Two items bother me about this bloomberg article.
#1. The insensitive comments by the readers questioning the emergency care your mother received after the hemorrhage. They did not know her quality of life prior to the medication omission due to EHR. Nasty People.
#2. The article says..."Digital medical records, a cornerstone of U.S. President Barack Obama’s push to modernize the nation’s health-care system, are increasingly common at the doctor’s office." Eh hem! Bush invented this 10 yr goal in 2004 with his HIMSS buddies. And his mother, Barbara Bush was a speaker for the HIMSS conference in 2005. Obama then incentivized (19 billion!) the train wreck in the 2009 ARRA with his and Michelle's HIMSS buddies.

My point..... Both administrations were whores for HIMSS and their aggressive agenda to push EHR when clearly....CLEARLY...it is not ready to be adopted safely into the complex healthcare environment!

If you enter healthcare today.....take your knowledgable advocate to validate your care and physician orders.... especially as you cross different interfaced EHRs In the system.

InformaticsMD said...

Anonymous July 3, 2013 at 8:03:00 AM EDT said...

The insensitive comments by the readers questioning the emergency care your mother received after the hemorrhage. They did not know her quality of life prior to the medication omission due to EHR.

In fact, the commenter knew nothing about the clinical scenario at all, but opined anyway. Not much more to be said.

If you enter healthcare today.....take your knowledgable advocate to validate your care and physician orders.... especially as you cross different interfaced EHRs In the system.

I am also recommending a full printout daily of the EHR be taken home and stored daily, due to my noting cases of evidence spoliation involving EHR alteration.

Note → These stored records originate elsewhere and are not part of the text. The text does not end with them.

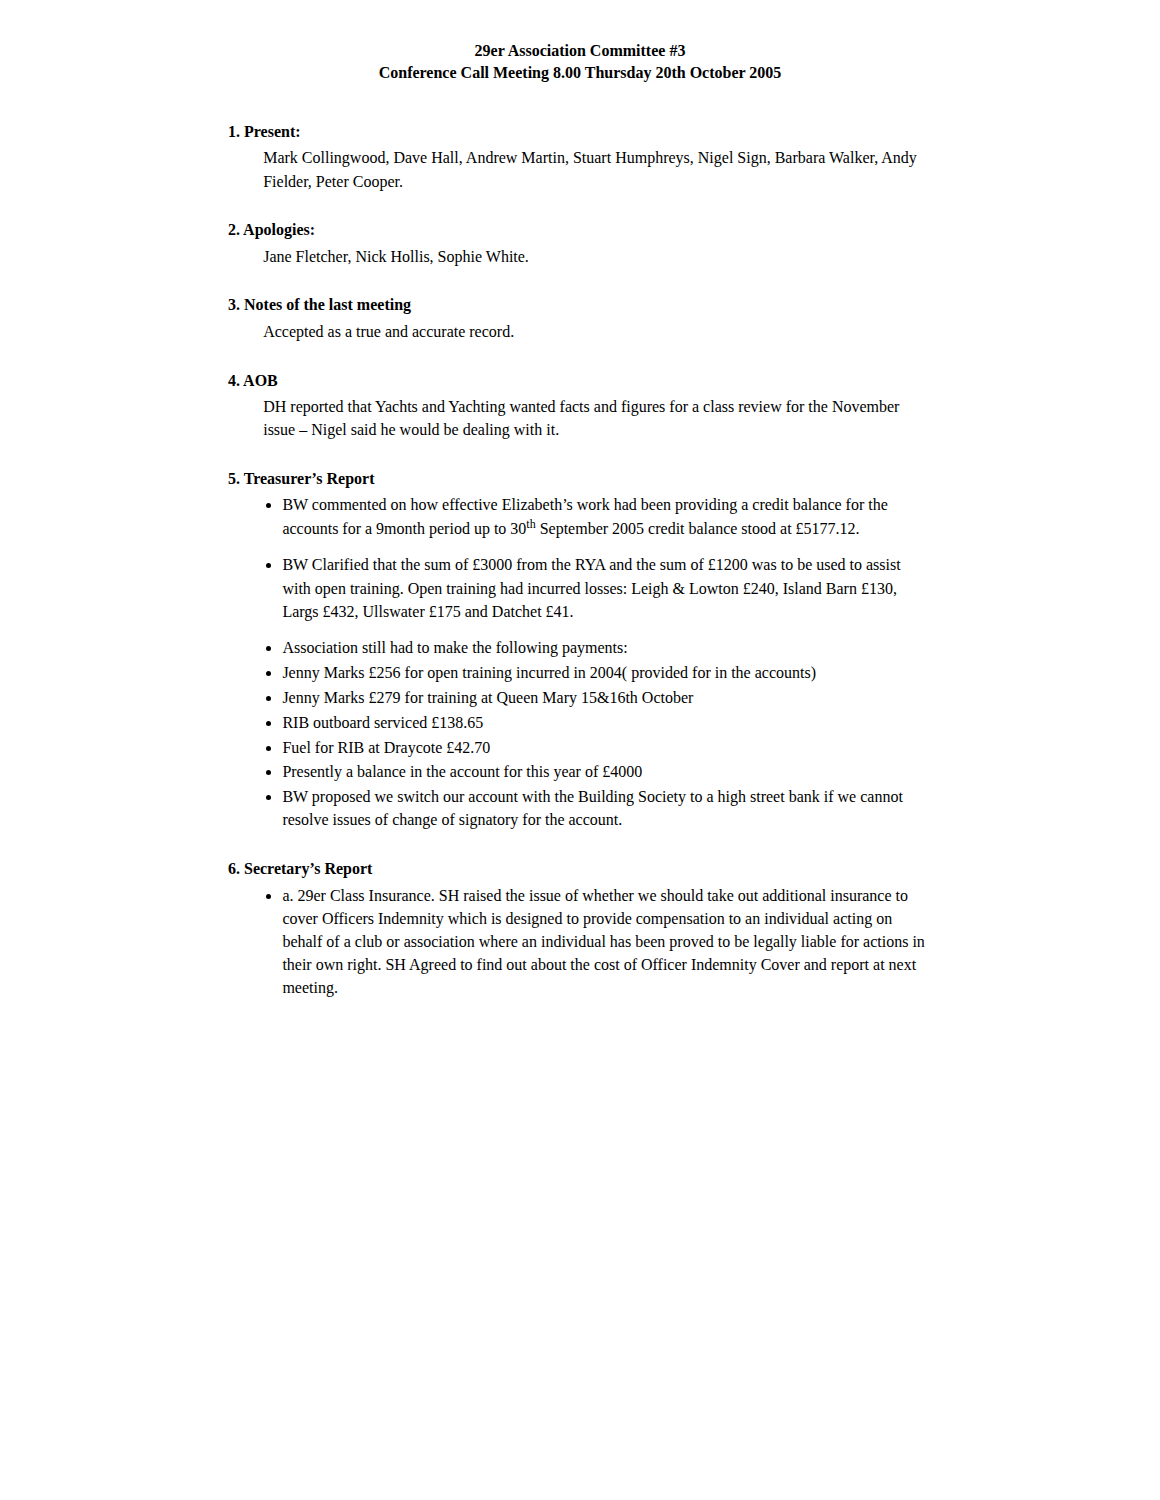29er Association Committee #3
Conference Call Meeting 8.00 Thursday 20th October 2005
1. Present:
Mark Collingwood, Dave Hall, Andrew Martin, Stuart Humphreys, Nigel Sign, Barbara Walker, Andy Fielder, Peter Cooper.
2. Apologies:
Jane Fletcher, Nick Hollis, Sophie White.
3. Notes of the last meeting
Accepted as a true and accurate record.
4. AOB
DH reported that Yachts and Yachting wanted facts and figures for a class review for the November issue – Nigel said he would be dealing with it.
5. Treasurer’s Report
BW commented on how effective Elizabeth’s work had been providing a credit balance for the accounts for a 9month period up to 30th September 2005 credit balance stood at £5177.12.
BW Clarified that the sum of £3000 from the RYA and the sum of £1200 was to be used to assist with open training. Open training had incurred losses: Leigh & Lowton £240, Island Barn £130, Largs £432, Ullswater £175 and Datchet £41.
Association still had to make the following payments:
Jenny Marks £256 for open training incurred in 2004( provided for in the accounts)
Jenny Marks £279 for training at Queen Mary 15&16th October
RIB outboard serviced £138.65
Fuel for RIB at Draycote £42.70
Presently a balance in the account for this year of £4000
BW proposed we switch our account with the Building Society to a high street bank if we cannot resolve issues of change of signatory for the account.
6. Secretary’s Report
a. 29er Class Insurance. SH raised the issue of whether we should take out additional insurance to cover Officers Indemnity which is designed to provide compensation to an individual acting on behalf of a club or association where an individual has been proved to be legally liable for actions in their own right. SH Agreed to find out about the cost of Officer Indemnity Cover and report at next meeting.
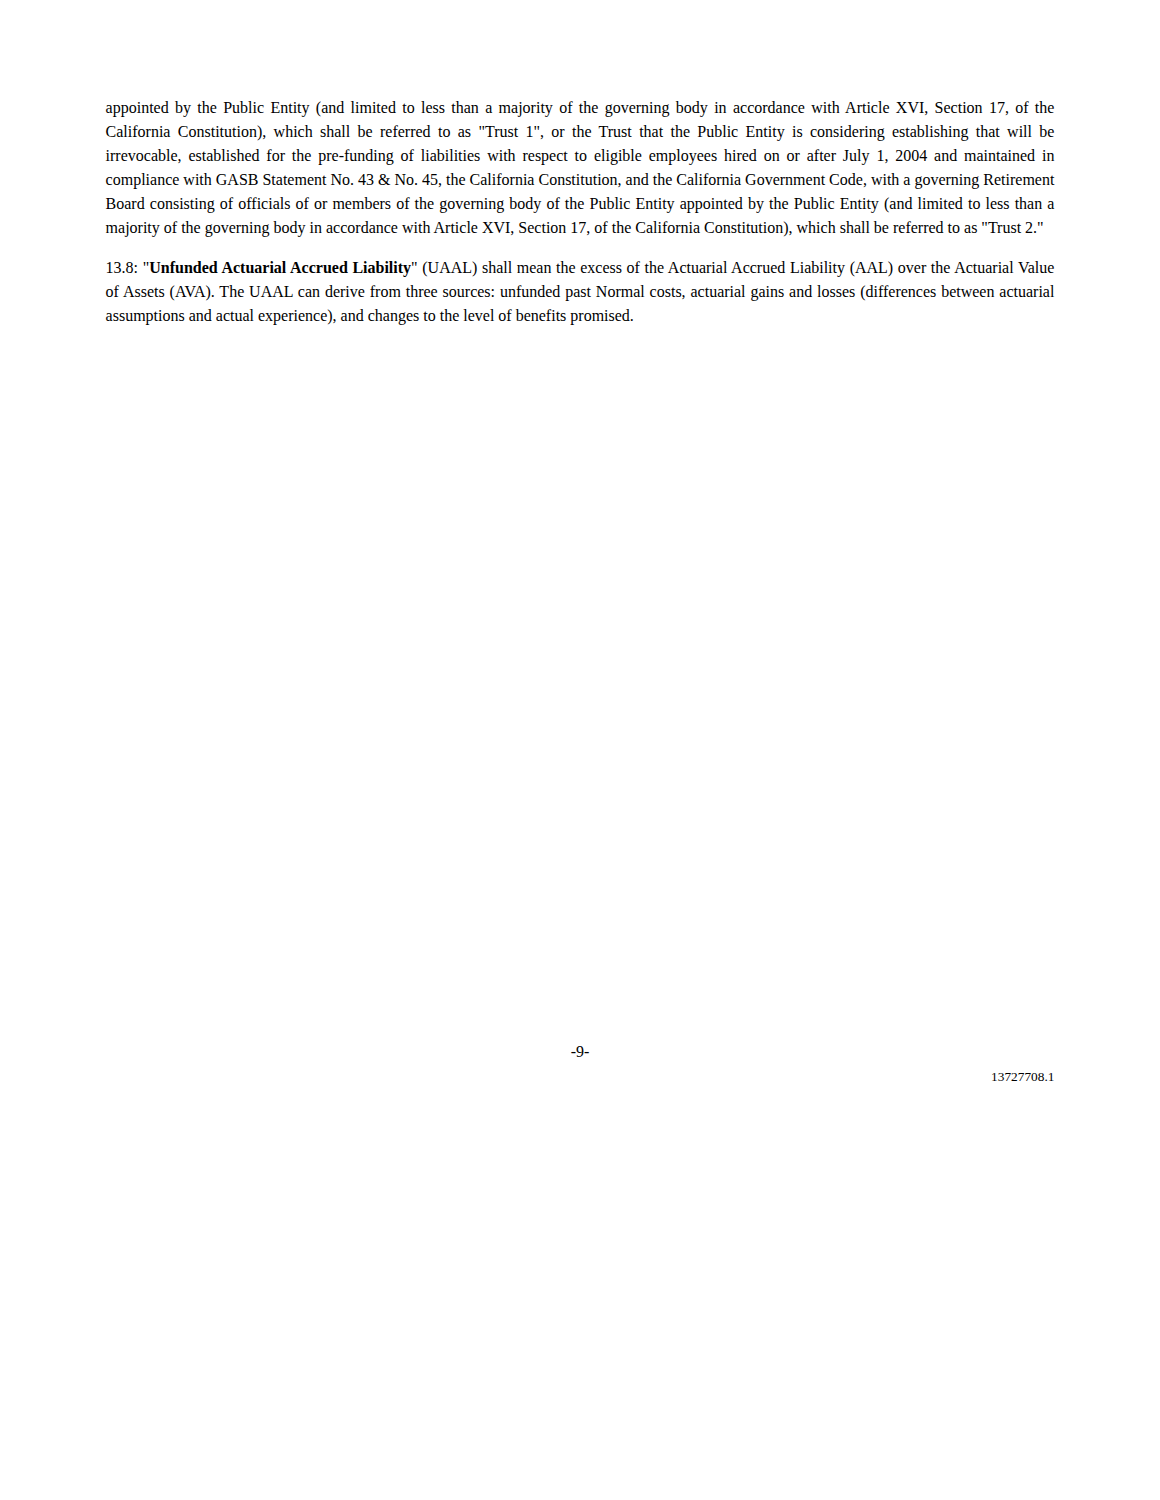appointed by the Public Entity (and limited to less than a majority of the governing body in accordance with Article XVI, Section 17, of the California Constitution), which shall be referred to as "Trust 1", or the Trust that the Public Entity is considering establishing that will be irrevocable, established for the pre-funding of liabilities with respect to eligible employees hired on or after July 1, 2004 and maintained in compliance with GASB Statement No. 43 & No. 45, the California Constitution, and the California Government Code, with a governing Retirement Board consisting of officials of or members of the governing body of the Public Entity appointed by the Public Entity (and limited to less than a majority of the governing body in accordance with Article XVI, Section 17, of the California Constitution), which shall be referred to as "Trust 2."
13.8: "Unfunded Actuarial Accrued Liability" (UAAL) shall mean the excess of the Actuarial Accrued Liability (AAL) over the Actuarial Value of Assets (AVA). The UAAL can derive from three sources: unfunded past Normal costs, actuarial gains and losses (differences between actuarial assumptions and actual experience), and changes to the level of benefits promised.
-9-
13727708.1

It may also require a 24x7 recording device, such as now contained in pen-sized devices, to fully protect patients' legal rights in the event of harms.

Finally, I left some comments at the article site. My comments link back to a number of posts at this blog.

-- SS

Anonymous said...

I am also recommending a full printout daily of the EHR be taken home and stored daily, due to my noting cases of evidence spoliation involving EHR alteration.

..That is, if the hospital even has the ability to do so. In many cases they cannot.